╭──
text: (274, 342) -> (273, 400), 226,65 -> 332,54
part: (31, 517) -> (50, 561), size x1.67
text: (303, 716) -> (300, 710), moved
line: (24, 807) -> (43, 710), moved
╰──
╭──
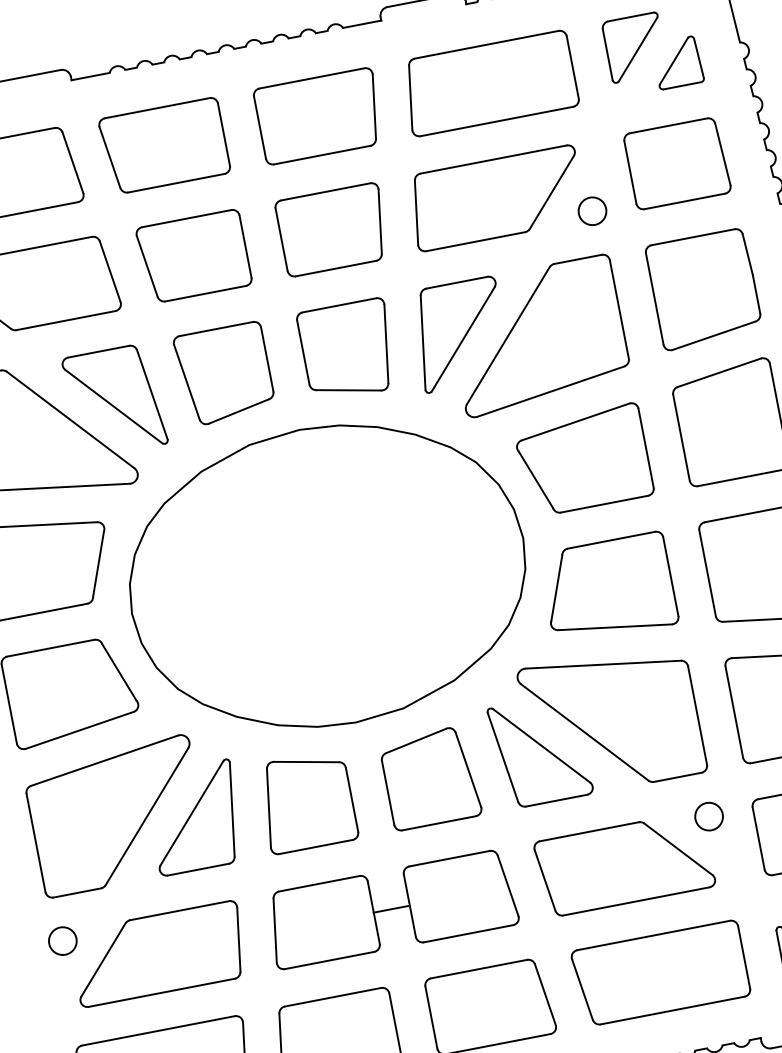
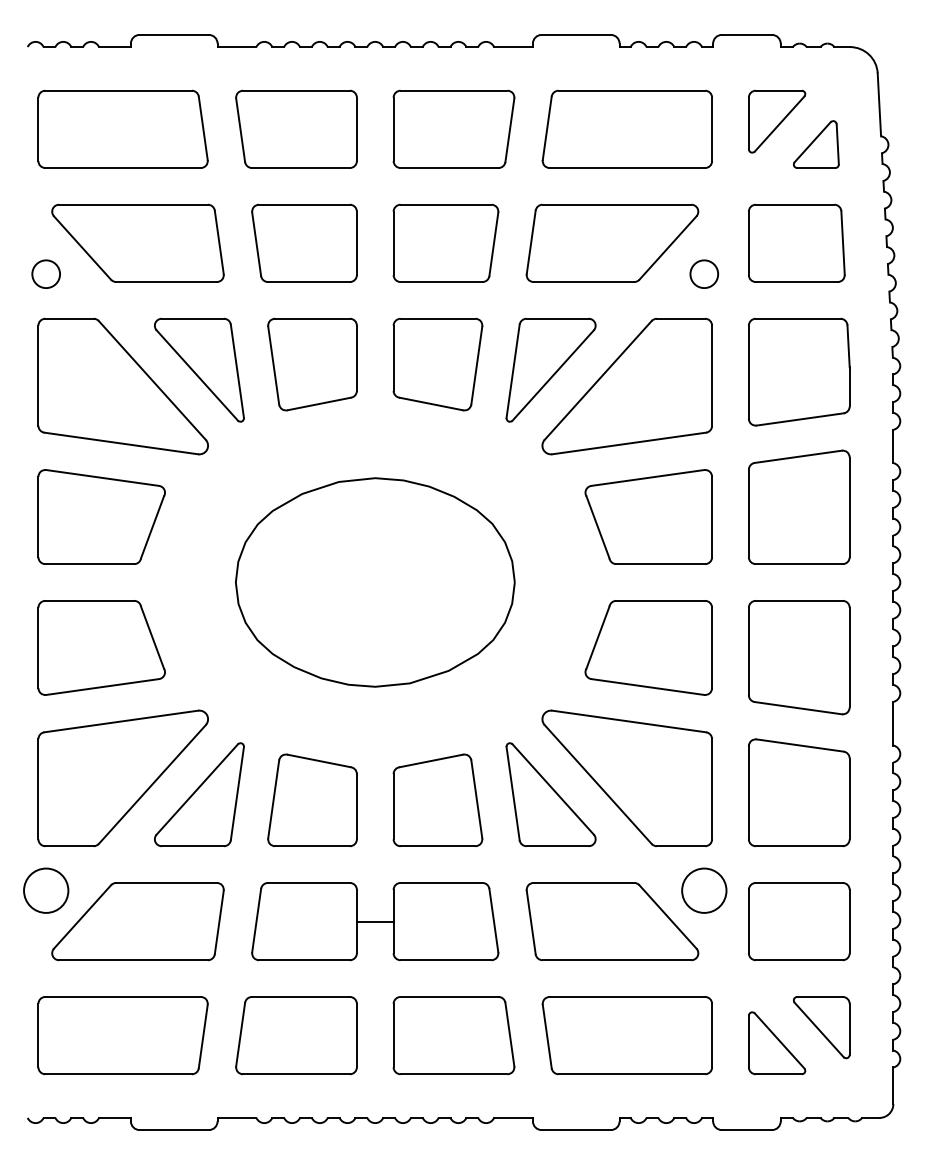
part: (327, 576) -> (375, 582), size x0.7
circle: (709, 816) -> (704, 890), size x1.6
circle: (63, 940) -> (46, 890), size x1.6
╰──
What to do >>
Repeat exactly the lines above from the one with "circle: (709, 816) -> (704, 890), size x1.6" up to and including the one with "circle: (63, 940) -> (46, 890), size x1.6". No other line belongs in the reply.

Solution >>
circle: (709, 816) -> (704, 890), size x1.6
circle: (63, 940) -> (46, 890), size x1.6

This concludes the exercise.